== TEXTO DADO ==
En el SIART 2013 hay espacios de diálogo para tratar estos temas, aunque muchos se limitan a laudar la mediocridad imperante. Entre las conferencias disfruté la que ofreció Roberto Valcárcel, su honestidad para hablar de la “innovación” que solamente esconde reciclajes y su certeza de que la creación artística tendría que ser una ruptura más propositiva.  Las instalaciones–como dijo Valcárcel sin contemplaciones- son la mayor parte del tiempo aburridas, no ofrecen nada nuevo. Tuvo el coraje de afirmar que él no estaba trabajando en ninguna obra porque sencillamente no tenía nada nuevo que decir.

La visión pesimista de Valcárcel (no olvidemos que un pesimista es un optimista con experiencia) sobre el arte contemporáneo estuvo enriquecida por su aporte conceptual en cuanto a que el arte de nuestros tiempos ya no se reduce a una obra como producto final, sino a procesos de creación en los que la obra se prolonga en el espectador. Desde mi campo sintonizo bien con ese pensamiento: la comunicación son los procesos, no los mensajes.
===
== DATOS ==
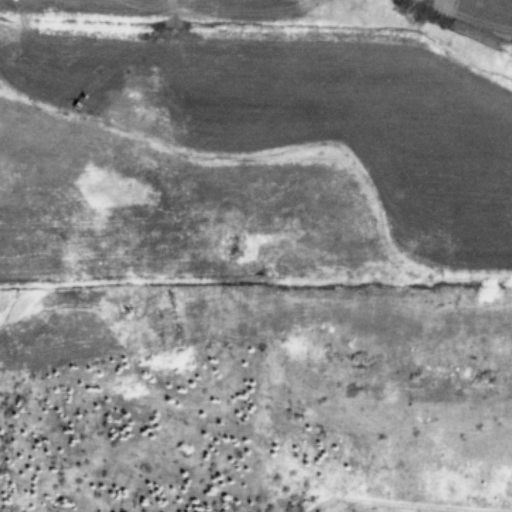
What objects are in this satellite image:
crop: (256, 256)
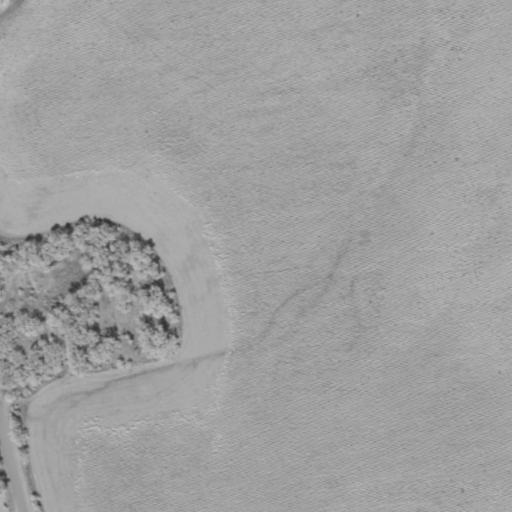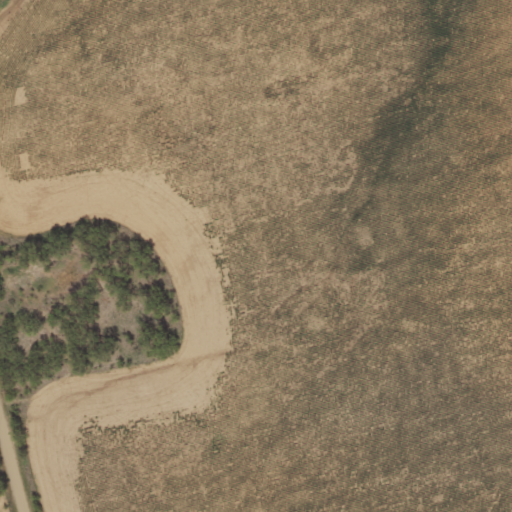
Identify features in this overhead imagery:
road: (16, 447)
===
LISTA DE TAREAS:
[1] Cita el pasaje del texto sobre el SIART 2013 que va desde "En el SIART" hasta "nuevo que decir.".
[2] Según el texto sobre el SIART 2013, ¿qué es un pesimista?
[3] Enumera las ideas que el texto sobre el SIART 2013 atribuye a Roberto Valcárcel.
Las líneas no tienen ningún papel en esto.

RESPUESTAS:
[1]
En el SIART 2013 hay espacios de diálogo para tratar estos temas, aunque muchos se limitan a laudar la mediocridad imperante. Entre las conferencias disfruté la que ofreció Roberto Valcárcel, su honestidad para hablar de la “innovación” que solamente esconde reciclajes y su certeza de que la creación artística tendría que ser una ruptura más propositiva.  Las instalaciones–como dijo Valcárcel sin contemplaciones- son la mayor parte del tiempo aburridas, no ofrecen nada nuevo. Tuvo el coraje de afirmar que él no estaba trabajando en ninguna obra porque sencillamente no tenía nada nuevo que decir.

[2] Un optimista con experiencia.

[3]
- La "innovación" solamente esconde reciclajes.
- La creación artística tendría que ser una ruptura más propositiva.
- Las instalaciones son la mayor parte del tiempo aburridas y no ofrecen nada nuevo.
- Él no estaba trabajando en ninguna obra porque no tenía nada nuevo que decir.
- El arte de nuestros tiempos ya no se reduce a una obra como producto final, sino a procesos de creación en los que la obra se prolonga en el espectador.